(Stored data)
________________________

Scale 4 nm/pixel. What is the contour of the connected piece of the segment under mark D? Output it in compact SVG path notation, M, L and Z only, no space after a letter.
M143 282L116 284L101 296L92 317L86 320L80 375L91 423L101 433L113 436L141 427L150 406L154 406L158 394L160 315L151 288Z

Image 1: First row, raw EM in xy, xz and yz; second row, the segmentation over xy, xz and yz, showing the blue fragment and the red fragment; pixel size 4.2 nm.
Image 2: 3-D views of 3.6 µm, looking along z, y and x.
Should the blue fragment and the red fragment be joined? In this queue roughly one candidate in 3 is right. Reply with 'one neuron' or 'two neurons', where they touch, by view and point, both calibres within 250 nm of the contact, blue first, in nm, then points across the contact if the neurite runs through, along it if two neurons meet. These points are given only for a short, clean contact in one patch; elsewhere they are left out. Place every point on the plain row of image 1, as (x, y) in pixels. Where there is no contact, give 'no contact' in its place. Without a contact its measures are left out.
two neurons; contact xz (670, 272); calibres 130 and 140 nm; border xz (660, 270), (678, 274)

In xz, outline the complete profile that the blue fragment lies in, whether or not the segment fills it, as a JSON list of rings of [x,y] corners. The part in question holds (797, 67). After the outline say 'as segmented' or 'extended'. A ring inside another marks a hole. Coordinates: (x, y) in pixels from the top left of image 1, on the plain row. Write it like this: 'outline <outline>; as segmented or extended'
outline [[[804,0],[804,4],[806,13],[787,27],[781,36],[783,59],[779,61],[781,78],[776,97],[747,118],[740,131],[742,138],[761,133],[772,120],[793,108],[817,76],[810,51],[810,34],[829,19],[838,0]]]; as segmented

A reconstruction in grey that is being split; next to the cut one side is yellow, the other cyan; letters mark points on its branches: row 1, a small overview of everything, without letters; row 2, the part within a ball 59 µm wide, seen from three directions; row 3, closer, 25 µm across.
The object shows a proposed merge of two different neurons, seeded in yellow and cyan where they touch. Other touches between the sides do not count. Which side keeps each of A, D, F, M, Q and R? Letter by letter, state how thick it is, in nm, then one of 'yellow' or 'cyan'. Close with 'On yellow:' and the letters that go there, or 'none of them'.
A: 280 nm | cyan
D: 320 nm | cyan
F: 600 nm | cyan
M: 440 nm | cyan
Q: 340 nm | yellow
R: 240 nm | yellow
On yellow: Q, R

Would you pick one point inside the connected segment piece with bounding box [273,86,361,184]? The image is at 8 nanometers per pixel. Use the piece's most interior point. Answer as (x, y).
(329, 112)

________________________

Brief:
Return the data above in full. Keep every line exactly as it is.

Final answer:
Scale 4 nm/pixel. What is the contour of the connected piece of the segment under mark D? Output it in compact SVG path notation, M, L and Z only, no space after a letter.
M143 282L116 284L101 296L92 317L86 320L80 375L91 423L101 433L113 436L141 427L150 406L154 406L158 394L160 315L151 288Z

Image 1: First row, raw EM in xy, xz and yz; second row, the segmentation over xy, xz and yz, showing the blue fragment and the red fragment; pixel size 4.2 nm.
Image 2: 3-D views of 3.6 µm, looking along z, y and x.
Should the blue fragment and the red fragment be joined? In this queue roughly one candidate in 3 is right. Reply with 'one neuron' or 'two neurons', where they touch, by view and point, both calibres within 250 nm of the contact, blue first, in nm, then points across the contact if the neurite runs through, along it if two neurons meet. These points are given only for a short, clean contact in one patch; elsewhere they are left out. Place every point on the plain row of image 1, as (x, y) in pixels. Where there is no contact, give 'no contact' in its place. Without a contact its measures are left out.
two neurons; contact xz (670, 272); calibres 130 and 140 nm; border xz (660, 270), (678, 274)

In xz, outline the complete profile that the blue fragment lies in, whether or not the segment fills it, as a JSON list of rings of [x,y] corners. The part in question holds (797, 67). After the outline say 'as segmented' or 'extended'. A ring inside another marks a hole. Coordinates: (x, y) in pixels from the top left of image 1, on the plain row. Write it like this: 'outline <outline>; as segmented or extended'
outline [[[804,0],[804,4],[806,13],[787,27],[781,36],[783,59],[779,61],[781,78],[776,97],[747,118],[740,131],[742,138],[761,133],[772,120],[793,108],[817,76],[810,51],[810,34],[829,19],[838,0]]]; as segmented

A reconstruction in grey that is being split; next to the cut one side is yellow, the other cyan; letters mark points on its branches: row 1, a small overview of everything, without letters; row 2, the part within a ball 59 µm wide, seen from three directions; row 3, closer, 25 µm across.
The object shows a proposed merge of two different neurons, seeded in yellow and cyan where they touch. Other touches between the sides do not count. Which side keeps each of A, D, F, M, Q and R? Letter by letter, state how thick it is, in nm, then one of 'yellow' or 'cyan'. Close with 'On yellow:' and the letters that go there, or 'none of them'.
A: 280 nm | cyan
D: 320 nm | cyan
F: 600 nm | cyan
M: 440 nm | cyan
Q: 340 nm | yellow
R: 240 nm | yellow
On yellow: Q, R

Would you pick one point inside the connected segment piece with bounding box [273,86,361,184]? The image is at 8 nanometers per pixel. Use the piece's most interior point. Answer as (x, y).
(329, 112)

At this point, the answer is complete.